Dagegen ist die Sensibilisierung der Öffentlichkeit zum Thema extremistischer Positionen in der Linken, nun doch noch eine Chance für das Reformlager aus der selbstgesuchten taktischen Defensive zu gelangen. Was wäre also zu tun? Die Programm- und Satzungsdebatte muss vom Reformflügel eben auch als Weckruf zu einem Bekenntnis für eine demokratisch sozialistische Partei werden. Strömungsvielfalt ist dabei eine gute Sache. Sie kann aber nur funktionieren, wenn es den Konsens gibt, dass kein Flügel und keine ideologische Schule eine Dominanz ausüben will. Dieser Konsens ist von Marx 21 und deren Helfershelfern seit langer Zeit aufgekündigt. Es entspricht ihrem sektenhaften Selbstverständnis zu dominieren. Neben Haltelinien fürs Mitregieren muss es daher auch Haltelinien für die Absicherung der eigenen demokratischen Entwicklung im Programm und in der Satzung geben. Statt einem Geschichtsreferat muss hier das Programm einer sozialistischen Partei seine demokratische Modernität dadurch nachweisen, dass demokratische Wirkungsmacht ein fortlaufender Prozess am Zukünftigen ist. Alles andere sind nur Lippenbekenntnisse. Dazu ist der Antisemitismus als grundsätzliches gesellschaftliches Übel zu erkennen, auch in der eigenen Partei. Antisemitische Positionen unter dem Deckmantel eines verbrämten Postantiimperialismus oder einer subjektillusorischen Kapitalismuskritik werden da genauso wenig geduldet werden können, wie Personen, die das Existenzrecht Israels nicht anerkennen.

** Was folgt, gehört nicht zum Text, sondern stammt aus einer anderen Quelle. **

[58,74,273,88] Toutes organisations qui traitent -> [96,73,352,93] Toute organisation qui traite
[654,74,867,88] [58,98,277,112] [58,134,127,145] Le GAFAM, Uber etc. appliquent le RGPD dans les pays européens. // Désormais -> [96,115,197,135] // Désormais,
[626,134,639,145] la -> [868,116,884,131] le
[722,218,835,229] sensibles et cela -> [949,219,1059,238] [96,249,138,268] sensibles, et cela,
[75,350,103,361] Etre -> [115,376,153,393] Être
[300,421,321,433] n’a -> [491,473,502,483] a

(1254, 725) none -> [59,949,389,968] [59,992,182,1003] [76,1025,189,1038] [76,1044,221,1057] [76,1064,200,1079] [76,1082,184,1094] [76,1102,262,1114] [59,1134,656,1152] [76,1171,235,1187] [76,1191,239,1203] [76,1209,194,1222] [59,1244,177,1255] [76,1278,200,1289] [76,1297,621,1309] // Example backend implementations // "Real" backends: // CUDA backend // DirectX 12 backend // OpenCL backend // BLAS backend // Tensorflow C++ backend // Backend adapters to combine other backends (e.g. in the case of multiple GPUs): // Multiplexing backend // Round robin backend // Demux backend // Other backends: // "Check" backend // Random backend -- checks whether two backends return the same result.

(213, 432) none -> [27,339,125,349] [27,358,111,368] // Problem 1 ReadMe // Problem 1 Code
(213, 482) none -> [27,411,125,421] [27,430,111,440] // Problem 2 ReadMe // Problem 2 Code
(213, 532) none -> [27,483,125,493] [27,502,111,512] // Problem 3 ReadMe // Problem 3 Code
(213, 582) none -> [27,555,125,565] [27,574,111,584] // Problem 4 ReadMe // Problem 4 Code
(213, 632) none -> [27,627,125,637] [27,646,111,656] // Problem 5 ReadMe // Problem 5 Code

Ferner muss eine Absage an terroristische Positionen Eingang ins Programm finden. Auch hier gilt, dass nicht jeder vermeintliche Befreiungskampf unter emanzipatorischen Vorzeichen stattfindet. Ideologische Strömungen, die der Diktatur des Proletariats das Wort reden, können sich gerne organisieren, nur halt nicht in der Linken. Dies ist auch der Abschied von einer idealisierten Option einer romantisierten Einheit der Linken um jeden Preis. Diese gab es noch nie und sie wird es in einem Prozess, der sich auf die Anwartschaften emanzipatorischer Weiterentwicklung hin definiert (soziale Zukunft), auch nicht geben.

Um all dies glaubhaft vertreten zu können, wird zeitnah ein Signal an die Gesamtpartei und die vielen frustrierten Mitglieder und Exmitglieder im Westen gesendet werden müssen. Dieser Paukenschlag kann nur in einer stringenten Debatte einmünden, in welcher Form die Mitgliedschaft bei Marx 21 und in der Partei ein Ausschlusskriterium darstellen. Eine solche Abgrenzung im Guten ist keine Disziplinierungsmaßnahme, denn es wäre nur fair Marx 21 als Organisationszusammenhang außerhalb der Partei viel Glück zu wünschen. Vielmehr hätte der Reformblock etwas, was Wagenknecht und Lafontaine mittels ihrer populären und vereinfachenden Kapitalismuskritik in dieser Partei schon lange besitzen: Ein emotionales Projekt, das an die spannende und viel versprechende Zeit der Vorvereinigungsphase von WASG und Linkspartei (wieder) anknüpft. Diese war dadurch gekennzeichnet, dass die Lust am Linkssein jenseits der SPD, mit der Hoffnung auf eine sozialere und damit demokratischere bundesdeutsche Gesellschaft verbunden war und dabei die Kommunikationsfähigkeit in die Gesellschaft, einen immanenten Bestandteil dieses neuen Prozesses darstellte. Mit der Besinnung auf ein Projekt, das an den Status quo ante der Parteifusion gekoppelt wäre, könnte auch die solidarische Idee verbunden sein, dass die neue Linke im Westen eine Neuaufstellung in gesellschaftlicher Verankerung, mit Bindungswirkung an Kompetenzträger und prekarisierte Betroffene zu gleichen Teilen, erreichen kann. Dieser Befreiungsschlag würde auch die öffentliche Debatte um die Partei mit neuen Inhalten und Vorzeichen füllen. In einem politischen Gesamtumfeld, das bis zur nächsten Bundestagswahl und mit einem strategisch ausgebrannten Bundesvorstand, wenig positives Agenda Setting verspricht, wäre die Debatte um die .Säkularisierung. der Linken von der antisemitischen und extremistischen Sekte Marx 21 ein Signal, auf das insbesondere die westdeutsche Linke und der linke Flügel in der SPD wartet. Dies alles unter der Arbeitsüberschrift “Haltelinien für den Erhalt einer sozialistischen und demokratischen Linken” im Rahmen der aktuellen Programm- und Satzungsdebatte schleunigst umzusetzen, ist das Gebot der Stunde. Eine innerparteiliche Auseinandersetzung, die ehrenvoll lohnend scheint ausgefochten zu werden. Wird sie angenommen muss diese Linke nicht fertig haben!